**What is needed:** Please render the lines from the line with "left hip: (449, 483, -2)" to the line with "right hip: (190, 813, -8)", both included, as a Markdown table with a Row column for the row number and a Line column for the line, skipping blank lines. Leave the pictures out of the answer.
══ Records for this task ══
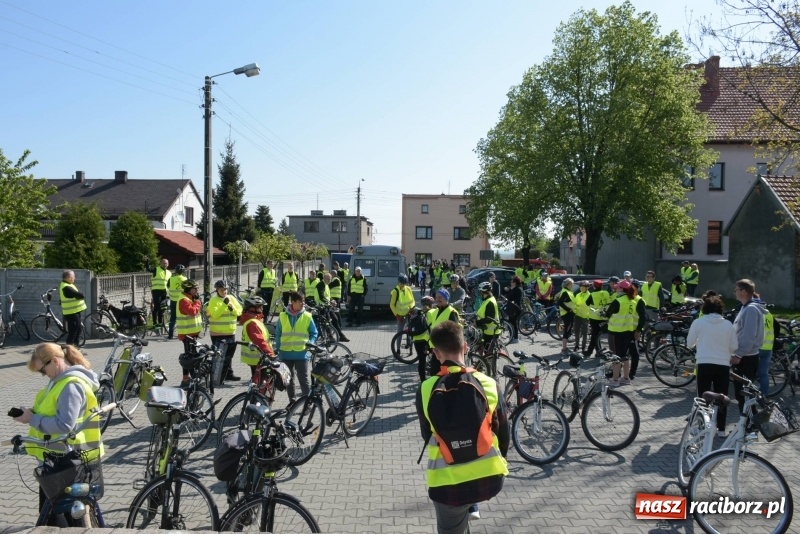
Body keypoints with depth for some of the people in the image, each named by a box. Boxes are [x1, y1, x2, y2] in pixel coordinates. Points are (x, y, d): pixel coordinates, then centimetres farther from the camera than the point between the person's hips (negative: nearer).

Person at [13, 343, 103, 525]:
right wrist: (32, 413, 4)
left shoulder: (71, 386, -24)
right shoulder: (62, 380, 9)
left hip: (64, 459, -10)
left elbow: (64, 425, -29)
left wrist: (32, 419, -20)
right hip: (60, 455, 10)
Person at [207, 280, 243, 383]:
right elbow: (215, 314, -22)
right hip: (218, 333, -6)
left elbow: (239, 311, 3)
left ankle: (229, 374, 28)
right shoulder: (213, 300, -9)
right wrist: (224, 305, -27)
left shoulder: (232, 299, 7)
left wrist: (232, 308, -16)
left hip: (230, 332, 6)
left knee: (229, 355, 16)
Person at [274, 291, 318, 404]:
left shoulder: (307, 316, -1)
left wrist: (310, 343, -9)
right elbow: (278, 334, 10)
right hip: (286, 353, 2)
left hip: (302, 353, -2)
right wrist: (277, 348, 5)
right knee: (289, 379, 12)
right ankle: (292, 400, 24)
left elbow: (314, 333, 8)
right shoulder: (283, 316, 3)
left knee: (304, 379, -4)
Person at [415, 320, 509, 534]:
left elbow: (427, 435, 3)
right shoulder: (489, 384, -9)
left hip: (449, 483, -2)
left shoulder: (425, 390, -12)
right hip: (490, 479, 2)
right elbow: (503, 432, 4)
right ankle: (471, 508, 39)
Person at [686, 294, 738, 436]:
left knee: (703, 397, 6)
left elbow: (689, 343, 4)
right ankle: (721, 429, 15)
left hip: (704, 364, -2)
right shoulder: (728, 324, 2)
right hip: (723, 365, 2)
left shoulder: (698, 322, -3)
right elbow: (734, 347, 6)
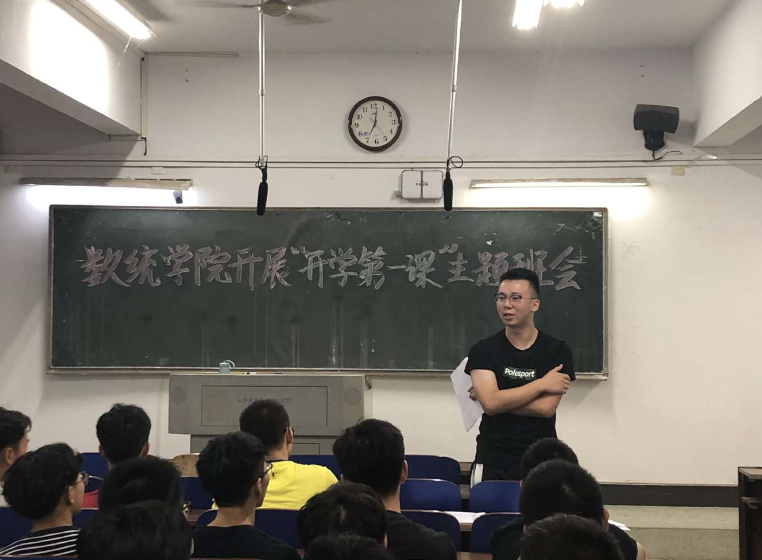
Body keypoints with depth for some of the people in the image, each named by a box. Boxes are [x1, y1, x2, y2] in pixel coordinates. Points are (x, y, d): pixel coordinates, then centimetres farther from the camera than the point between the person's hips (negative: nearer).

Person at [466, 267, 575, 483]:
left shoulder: (557, 351, -2)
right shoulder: (483, 350, 0)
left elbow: (546, 408, -12)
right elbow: (491, 403, -14)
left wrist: (502, 399, -10)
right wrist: (542, 384, -11)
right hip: (493, 463, 1)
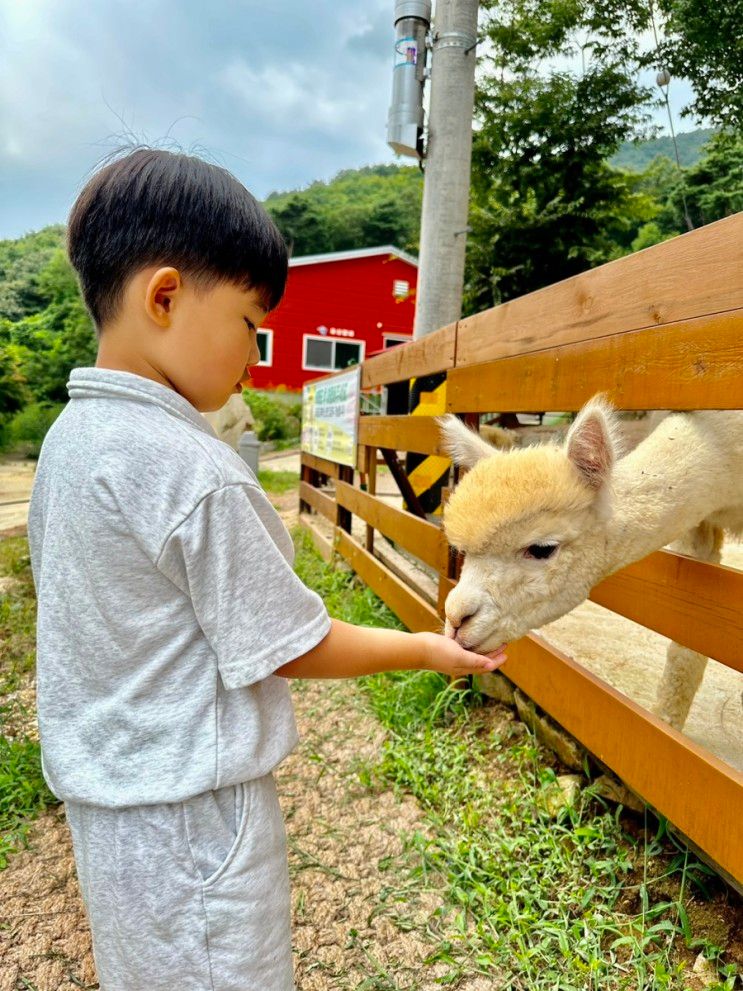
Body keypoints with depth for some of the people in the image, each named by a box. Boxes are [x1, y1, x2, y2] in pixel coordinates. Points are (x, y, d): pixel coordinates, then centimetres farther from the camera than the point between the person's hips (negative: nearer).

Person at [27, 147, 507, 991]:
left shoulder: (71, 435, 0)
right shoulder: (191, 470, -28)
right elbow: (289, 647, -20)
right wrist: (426, 649, -6)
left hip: (104, 796, 8)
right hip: (190, 813, -8)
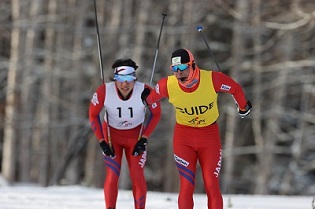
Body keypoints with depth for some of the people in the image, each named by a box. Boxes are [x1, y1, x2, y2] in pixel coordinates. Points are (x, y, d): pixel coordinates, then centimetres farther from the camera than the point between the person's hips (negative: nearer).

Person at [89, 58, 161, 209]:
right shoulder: (104, 91, -28)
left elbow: (156, 114, -8)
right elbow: (93, 115, -9)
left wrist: (144, 139, -10)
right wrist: (102, 141, -10)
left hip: (135, 136, 0)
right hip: (111, 134, 0)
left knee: (137, 177, -5)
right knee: (112, 176, -9)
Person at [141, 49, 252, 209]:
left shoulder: (212, 79, -21)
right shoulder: (167, 85, -18)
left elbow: (235, 88, -1)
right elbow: (152, 97, 7)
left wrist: (243, 107, 16)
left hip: (209, 134, 0)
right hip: (183, 136, 0)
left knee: (212, 186, -5)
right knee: (186, 186, -8)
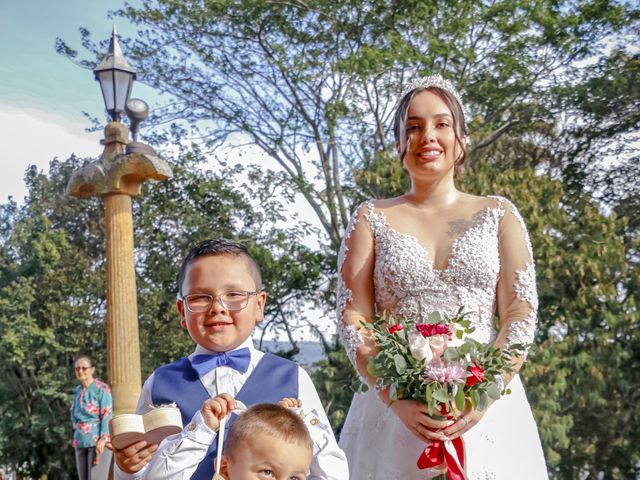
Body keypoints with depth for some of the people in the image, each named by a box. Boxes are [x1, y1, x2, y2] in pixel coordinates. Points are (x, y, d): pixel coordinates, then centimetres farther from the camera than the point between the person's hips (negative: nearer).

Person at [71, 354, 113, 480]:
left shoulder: (102, 389, -6)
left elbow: (107, 416, -11)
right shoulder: (77, 391, 14)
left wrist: (103, 439, -20)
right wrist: (75, 438, 11)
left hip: (97, 440, -7)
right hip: (80, 442, 7)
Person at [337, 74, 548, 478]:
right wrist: (396, 399, -16)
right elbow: (352, 319, -2)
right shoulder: (372, 218, 6)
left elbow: (521, 314, 0)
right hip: (393, 408, 0)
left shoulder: (498, 214, 7)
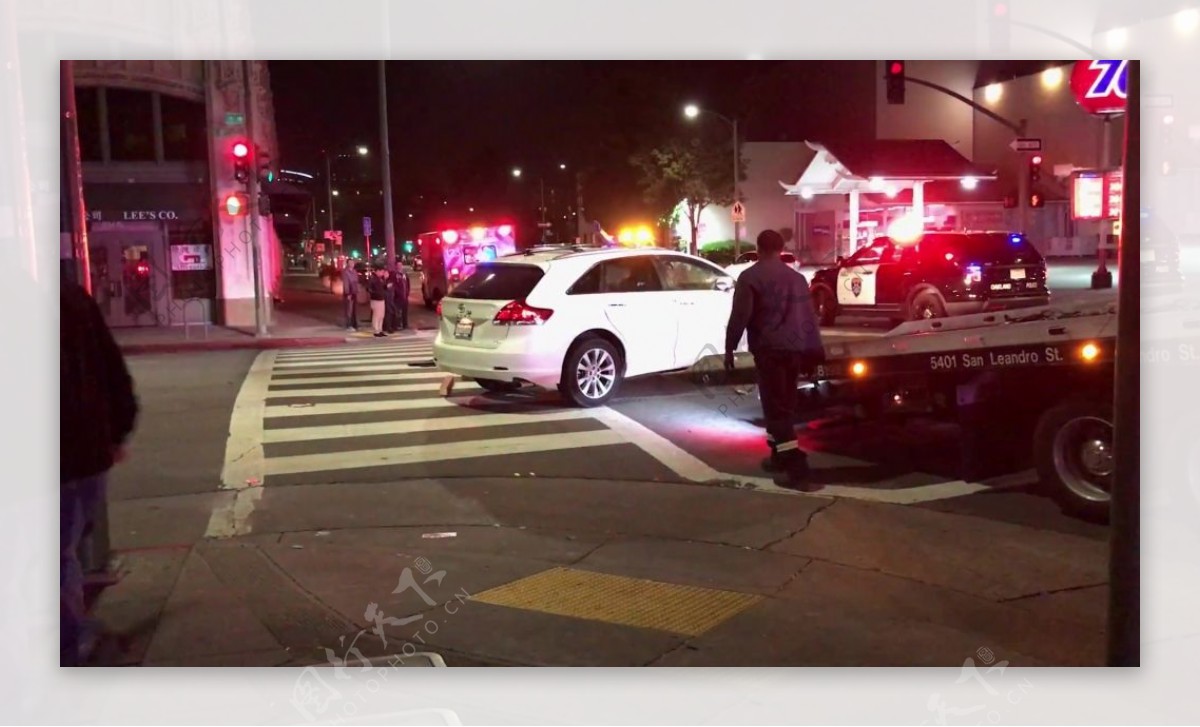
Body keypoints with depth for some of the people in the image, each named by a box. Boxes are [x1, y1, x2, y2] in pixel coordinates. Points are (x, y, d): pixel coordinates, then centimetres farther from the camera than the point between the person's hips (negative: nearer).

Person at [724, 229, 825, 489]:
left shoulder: (750, 277, -4)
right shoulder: (797, 277, 17)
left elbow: (740, 315, -10)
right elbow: (810, 316, 18)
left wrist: (729, 347, -2)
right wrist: (813, 350, 21)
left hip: (769, 349, -7)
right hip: (795, 349, 7)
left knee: (776, 409, -7)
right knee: (783, 406, 18)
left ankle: (795, 465, -15)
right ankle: (780, 456, 27)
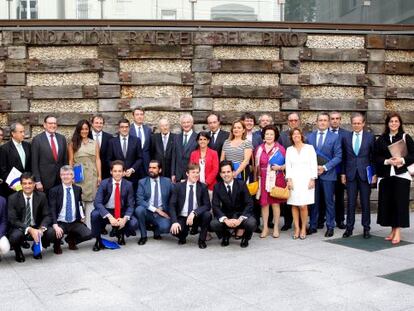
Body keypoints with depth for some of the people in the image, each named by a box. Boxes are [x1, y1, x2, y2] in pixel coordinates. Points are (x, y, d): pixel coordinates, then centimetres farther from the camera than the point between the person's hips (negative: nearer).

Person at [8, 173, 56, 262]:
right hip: (20, 229, -2)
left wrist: (42, 228, -25)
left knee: (52, 233, -25)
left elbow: (47, 215, -4)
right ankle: (18, 251, 3)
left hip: (37, 228, 2)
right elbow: (13, 220, -14)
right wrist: (29, 230, -29)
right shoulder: (13, 198, -9)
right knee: (15, 236, -36)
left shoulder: (41, 196, -3)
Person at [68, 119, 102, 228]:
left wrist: (99, 175, 0)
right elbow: (70, 161, 6)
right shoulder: (73, 144, 8)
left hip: (91, 176, 1)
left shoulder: (94, 143, 13)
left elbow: (98, 160, 8)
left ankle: (88, 227, 5)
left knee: (90, 201, 1)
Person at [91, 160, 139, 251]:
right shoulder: (104, 183, -10)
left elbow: (130, 205, -5)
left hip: (121, 213, 1)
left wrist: (125, 218, -26)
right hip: (106, 212, -1)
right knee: (94, 214, -33)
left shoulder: (128, 185, -5)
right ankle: (98, 240, -7)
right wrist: (109, 217, -35)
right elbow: (97, 202, -21)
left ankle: (120, 234, 11)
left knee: (134, 223, -26)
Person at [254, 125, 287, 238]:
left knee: (275, 203, 2)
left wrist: (280, 167, -15)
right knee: (264, 203, 3)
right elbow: (256, 165, 12)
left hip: (276, 179, -2)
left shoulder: (280, 148, 1)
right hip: (263, 180, 2)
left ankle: (276, 228, 12)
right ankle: (265, 228, 12)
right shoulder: (259, 148, 9)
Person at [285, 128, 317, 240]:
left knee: (303, 205, -10)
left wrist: (312, 179, -5)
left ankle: (303, 228, 3)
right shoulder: (289, 150, 12)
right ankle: (297, 228, 7)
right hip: (293, 180, 2)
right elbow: (288, 166, 7)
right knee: (294, 205, 0)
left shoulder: (309, 148, 6)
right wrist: (289, 179, -5)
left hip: (306, 180, -2)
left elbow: (314, 165, 3)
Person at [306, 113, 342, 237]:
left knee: (329, 201, 4)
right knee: (314, 201, 7)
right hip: (313, 173, 2)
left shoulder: (335, 137, 2)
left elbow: (338, 156, -4)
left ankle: (330, 227, 13)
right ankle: (313, 226, 15)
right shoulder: (310, 136, 10)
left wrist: (325, 167, -12)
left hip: (328, 174, -2)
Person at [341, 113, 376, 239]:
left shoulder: (370, 137, 2)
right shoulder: (346, 137, 6)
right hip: (350, 174, 1)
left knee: (365, 202, 5)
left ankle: (366, 228, 15)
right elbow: (343, 157, 9)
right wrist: (343, 173, 4)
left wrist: (374, 174, -1)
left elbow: (374, 157, 3)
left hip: (365, 174, -1)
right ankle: (349, 228, 12)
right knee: (351, 203, 4)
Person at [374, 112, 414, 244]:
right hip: (385, 175, 3)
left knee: (400, 202, -5)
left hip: (401, 175, -3)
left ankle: (398, 231, 0)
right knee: (387, 202, 3)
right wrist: (387, 161, -11)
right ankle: (393, 230, 14)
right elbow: (376, 157, 7)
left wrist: (402, 160, -16)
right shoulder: (381, 139, 9)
═══
**The answer:**
| Row | Line |
|---|---|
| 1 | left hip: (449, 483, -2) |
| 2 | left shoulder: (425, 390, -12) |
| 3 | right hip: (490, 479, 2) |
| 4 | right elbow: (503, 432, 4) |
| 5 | right ankle: (471, 508, 39) |
| 6 | Person at [686, 294, 738, 436]: |
| 7 | left knee: (703, 397, 6) |
| 8 | left elbow: (689, 343, 4) |
| 9 | right ankle: (721, 429, 15) |
| 10 | left hip: (704, 364, -2) |
| 11 | right shoulder: (728, 324, 2) |
| 12 | right hip: (723, 365, 2) |
| 13 | left shoulder: (698, 322, -3) |
| 14 | right elbow: (734, 347, 6) |
| 15 | Body keypoints with depth for some of the people in the image, each named by a box. Boxes are [x1, y1, x2, y2] in pixel coordinates. Points are (x, y, d): pixel coordinates, then centimetres farther from the camera than the point between the person's hips (negative: nearer). |
| 16 | Person at [466, 267, 575, 483]: |
| 17 | left shoulder: (557, 351, -2) |
| 18 | right shoulder: (483, 350, 0) |
| 19 | left elbow: (546, 408, -12) |
| 20 | right elbow: (491, 403, -14) |
| 21 | left wrist: (502, 399, -10) |
| 22 | right wrist: (542, 384, -11) |
| 23 | right hip: (493, 463, 1) |
| 24 | Body keypoints with depth for some of the people in the image, each named by a box. Boxes are [x1, y1, x2, y2] in pixel coordinates. Points are (x, y, d): pixel coordinates, then centimetres farther from the camera than the point between the person's hips (negative: nearer). |
| 25 | Person at [27, 147, 507, 991]: |
| 26 | left shoulder: (71, 435, 0) |
| 27 | right shoulder: (191, 470, -28) |
| 28 | right elbow: (289, 647, -20) |
| 29 | right wrist: (426, 649, -6) |
| 30 | left hip: (104, 796, 8) |
| 31 | right hip: (190, 813, -8) |